Top. Plotted differential crosslinks in PR:SRC3 experiments, comparing R5020-specific (agonist, red) and RU-486-specific (antagonist, blue) crosslinks. Crosslinks represented by circles with corresponding XlinkX scores as point size. Top. Red. XlinkX view of R5020-specific crosslinks in differential PR:SRC3 experiments. Top. Red. XlinkX view of RU486-specific crosslinks in differential PR:SRC3 experiments. B. All validated R5020-bound (left) and RU486-bound (right) crosslinks for differential PR-B:SRC3:p300 ± PRE experiments. The x-axis represents the Log2 transformed fold change values from Skyline, while the y-axis represents the -log10 transformation of the Skyline p-value output. The lines are indicative of a Log2 fold change of 1 (two-fold increase) and -log10 p-value of 1.3, corresponding to p<0.05. Crosslinks highlighted in red show notable differences in PR:SRC3:p300 interactions between PR ligands. Defined domains are as follows: PR - DBD (purple) and LBD (green); SRC3 – NR-boxes (purple) and histone acetyltransferase domain (yellow); p300 - bromodomain (pink), zinc finger domain (green), and NCOA2-interaction domain (yellow).

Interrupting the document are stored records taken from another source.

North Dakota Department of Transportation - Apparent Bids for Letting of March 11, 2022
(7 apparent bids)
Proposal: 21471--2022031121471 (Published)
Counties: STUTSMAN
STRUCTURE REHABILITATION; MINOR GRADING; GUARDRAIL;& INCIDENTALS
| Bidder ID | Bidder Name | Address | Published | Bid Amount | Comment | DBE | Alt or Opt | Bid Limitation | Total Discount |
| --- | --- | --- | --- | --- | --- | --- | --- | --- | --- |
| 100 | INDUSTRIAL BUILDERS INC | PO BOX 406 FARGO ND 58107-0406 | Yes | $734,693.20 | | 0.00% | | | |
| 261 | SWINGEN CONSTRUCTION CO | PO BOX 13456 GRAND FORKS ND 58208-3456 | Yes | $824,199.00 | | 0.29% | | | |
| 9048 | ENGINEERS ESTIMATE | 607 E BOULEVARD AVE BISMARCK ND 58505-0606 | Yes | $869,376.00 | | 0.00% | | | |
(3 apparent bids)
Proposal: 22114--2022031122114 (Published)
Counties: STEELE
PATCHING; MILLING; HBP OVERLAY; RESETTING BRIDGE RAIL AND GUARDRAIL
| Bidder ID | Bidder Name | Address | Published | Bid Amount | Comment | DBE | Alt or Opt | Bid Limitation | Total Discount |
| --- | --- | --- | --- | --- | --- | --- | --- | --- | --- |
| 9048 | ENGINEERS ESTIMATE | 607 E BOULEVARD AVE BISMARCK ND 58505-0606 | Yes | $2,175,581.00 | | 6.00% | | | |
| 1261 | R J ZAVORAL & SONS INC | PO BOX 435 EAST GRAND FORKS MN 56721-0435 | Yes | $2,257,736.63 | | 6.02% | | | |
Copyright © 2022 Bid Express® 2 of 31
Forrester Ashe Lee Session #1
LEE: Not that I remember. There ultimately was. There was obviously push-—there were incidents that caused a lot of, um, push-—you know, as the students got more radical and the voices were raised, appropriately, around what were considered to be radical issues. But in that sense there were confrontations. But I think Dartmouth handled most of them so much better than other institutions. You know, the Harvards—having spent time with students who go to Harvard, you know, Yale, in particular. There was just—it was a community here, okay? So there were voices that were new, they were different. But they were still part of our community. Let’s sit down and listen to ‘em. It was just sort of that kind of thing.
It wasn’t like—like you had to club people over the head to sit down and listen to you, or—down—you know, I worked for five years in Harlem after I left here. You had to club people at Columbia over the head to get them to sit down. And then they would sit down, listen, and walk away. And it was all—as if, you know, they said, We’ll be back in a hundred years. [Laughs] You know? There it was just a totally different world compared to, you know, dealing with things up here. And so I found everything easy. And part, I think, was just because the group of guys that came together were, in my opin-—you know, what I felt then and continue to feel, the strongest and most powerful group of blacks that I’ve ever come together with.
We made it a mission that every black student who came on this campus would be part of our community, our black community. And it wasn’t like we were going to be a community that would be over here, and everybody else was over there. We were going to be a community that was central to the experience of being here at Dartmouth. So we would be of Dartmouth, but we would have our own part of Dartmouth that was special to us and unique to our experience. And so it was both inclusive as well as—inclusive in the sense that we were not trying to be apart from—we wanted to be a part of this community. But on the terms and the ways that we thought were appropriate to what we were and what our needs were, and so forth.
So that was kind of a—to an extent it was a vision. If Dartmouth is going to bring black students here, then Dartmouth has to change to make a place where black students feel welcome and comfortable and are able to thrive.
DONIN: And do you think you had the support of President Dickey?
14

Figure 8. RU486-bound PR has reduced deuterium exchange upon CoR binding.

A. PR models of AF1 to C-terminus (amino acids 456–933) with PR-A HDX overlays, corresponding to the comparisons shown beneath them. B. PR models of the AF1 to C-terminus with corresponding PR-B HDX overlays labeled beneath. Each color represents the percent change in deuterium incorporation (Δ%D), following the scale shown at the bottom. Gray overlays indicate no significant changes and black indicates peptides not detected in the HDX-MS experiment.